[Saved entries]
#####

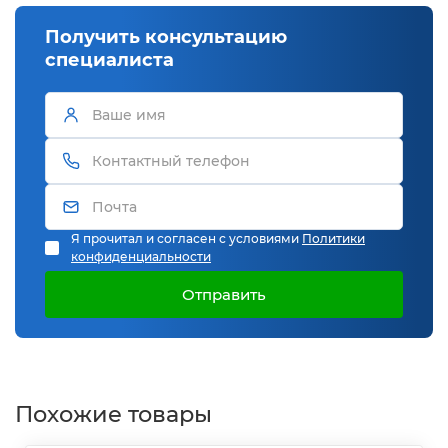
Получить консультацию
специалиста
Я прочитал и согласен с условиями
Политики
конфиденциальности
Отправить
Похожие товары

#####

TASK BRIEF =
Please retype the whole of the data precisely, omitting pictures.

REPLY TO THE TASK =
Получить консультацию
специалиста
Я прочитал и согласен с условиями
Политики
конфиденциальности
Отправить
Похожие товары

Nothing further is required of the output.